You begin to realize you have a choice. I can think this through and decide what I'd like to see happen, or I can ignore everything and let the world kick me around however it wants. While the second option has its appeal (Never Never Land?), the first choice seems to be the responsible thing to do.
Thinking and acting responsibly will mean taking others into consideration, along with your own wants and needs. If the first tough part is admitting that the world is out there, then the second tough part is realizing that it's made up of people who might or might not share your views.
You might discover that some of these folks have ideas you never considered. Before long, you're thinking about things that include yourself, your community, and those you don't even know. And you're wondering what might be best for everyone.
Americans have a label for this: citizenship. Some would call it an American's civic duty. Native-born Americans will usually first encounter it when they are children in school. You're taught flag salutes, patriotic songs, and happy stories about famous people. You might even get a refresher course later on called "Civics" or "Problems of Democracy" or "Social Studies."
Beyond that, Americans are pretty much on their own. Of course, how you are raised can make a difference. Kids know whether their family votes in elections, watches or reads the news, and how they react to the outside world.
But it's mostly through schooling that we are political educated, unless you come from a very untypical family. Not many American families will literally propagandize their children (i.e., "Don't come out of your room until you're a Republican!")
Becoming civic-minded is a personal journey. It's a trip into the world. And like most ventures, it will almost certainly be memorable in any number of ways. Democracy (our method of resolving a lot of this) is life expanded to include the political dimension of decision making. Its goal is justice for everyone involved.

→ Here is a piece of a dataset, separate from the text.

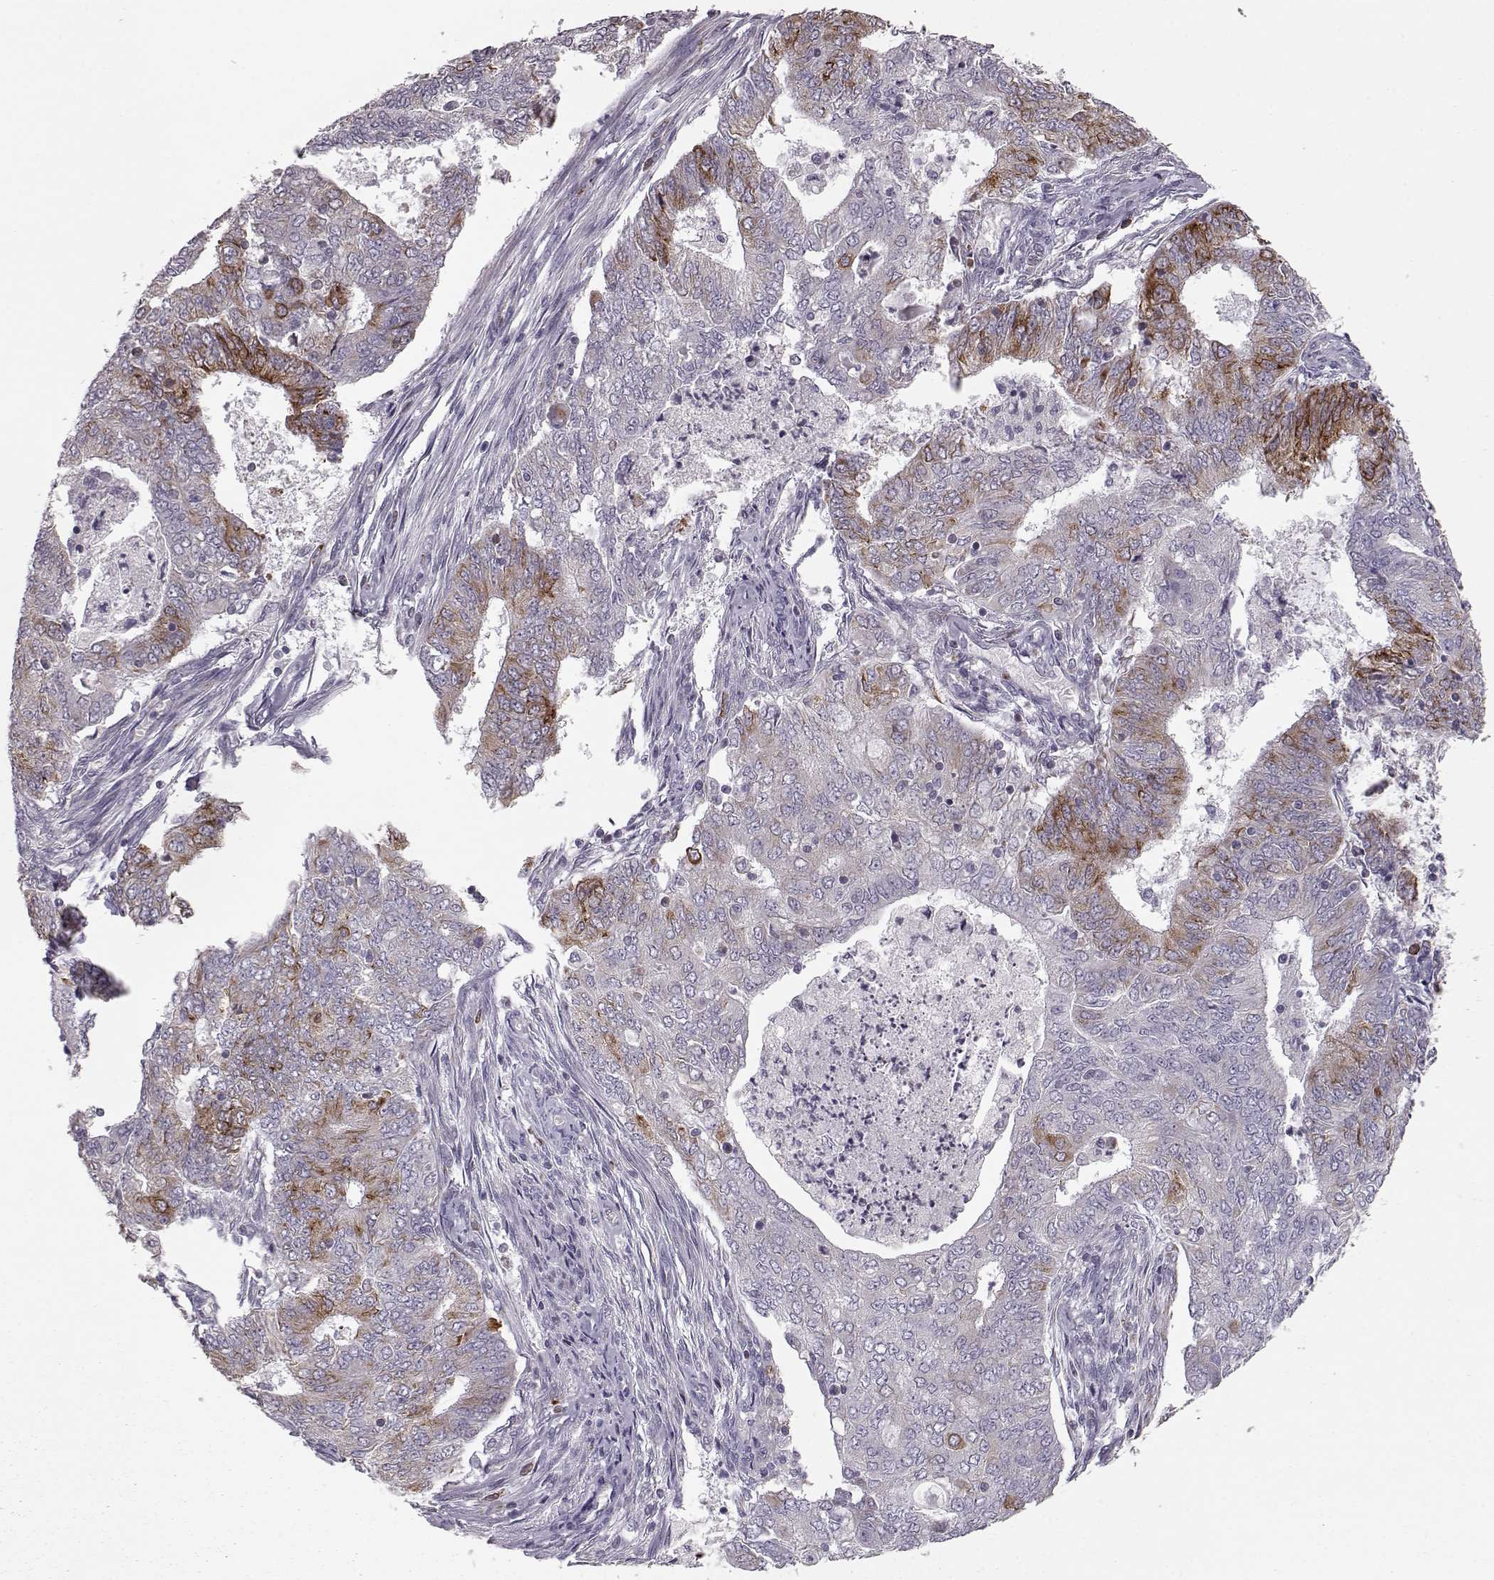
{"staining": {"intensity": "strong", "quantity": "<25%", "location": "cytoplasmic/membranous"}, "tissue": "endometrial cancer", "cell_type": "Tumor cells", "image_type": "cancer", "snomed": [{"axis": "morphology", "description": "Adenocarcinoma, NOS"}, {"axis": "topography", "description": "Endometrium"}], "caption": "Tumor cells demonstrate medium levels of strong cytoplasmic/membranous staining in about <25% of cells in endometrial cancer.", "gene": "ELOVL5", "patient": {"sex": "female", "age": 62}}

It's designed to be a reasonably fair process (whoever said life is always fair?) and open to participation. The decisions that result will not be neutral in their effects. Some people will win and others will lose. It's a celebration of community and the political culture we've chosen.
Those who win most frequently tend to be people and groups who participate -- vote -- in the process. Who has participated most in this country over, say, 250 years? White, middle-aged, educated males. Who has participated the least? Non-white, poor, very young, and very old females.
Admittedly, for a long while the laws didn't allow the latter voices to be heard. The rules have been improved (mostly). Participation in our democratic process is now essentially open to all Americans. The door has widened significantly to being both heard and advantaged when decisions are made. Ask any government official and they'll tell you that the voices come from every direction.
In the end, you can look at voting in two ways: I can take part in my community for selfish reasons (i.e., There are things that I want, so I'll play a role in the process in order to get them). Or I can participate because I realize it's for the well-being of everyone (i.e., I care about other people too.) Either way, by voting, you've transformed your life and become not only a real American, but also a citizen of your world.